» **Aim of the exercise**
Lines outside the range are not wanted. Give again exactly the lines between the line holding "Výcvik prebehne prezenčne" and the line holding "Vyplňte, prosím, formulár", inclusive, from the listing below.
------------------------------------------------------------
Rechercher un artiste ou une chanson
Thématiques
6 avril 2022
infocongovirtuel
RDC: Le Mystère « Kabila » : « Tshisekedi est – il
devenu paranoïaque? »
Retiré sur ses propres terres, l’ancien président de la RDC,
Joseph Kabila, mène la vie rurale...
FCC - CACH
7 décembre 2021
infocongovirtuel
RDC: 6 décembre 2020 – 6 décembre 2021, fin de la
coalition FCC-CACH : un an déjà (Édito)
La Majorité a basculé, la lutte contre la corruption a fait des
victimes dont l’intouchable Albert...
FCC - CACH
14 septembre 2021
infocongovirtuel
------------------------------------------------------------
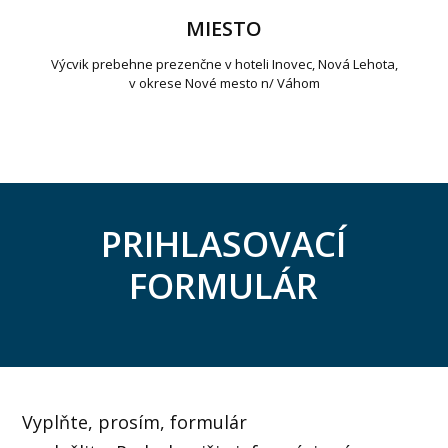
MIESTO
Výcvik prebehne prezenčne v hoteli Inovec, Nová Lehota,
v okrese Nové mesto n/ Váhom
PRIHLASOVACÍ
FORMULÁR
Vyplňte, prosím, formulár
------------------------------------------------------------
» **Written response**
Výcvik prebehne prezenčne v hoteli Inovec, Nová Lehota,
v okrese Nové mesto n/ Váhom
PRIHLASOVACÍ
FORMULÁR
Vyplňte, prosím, formulár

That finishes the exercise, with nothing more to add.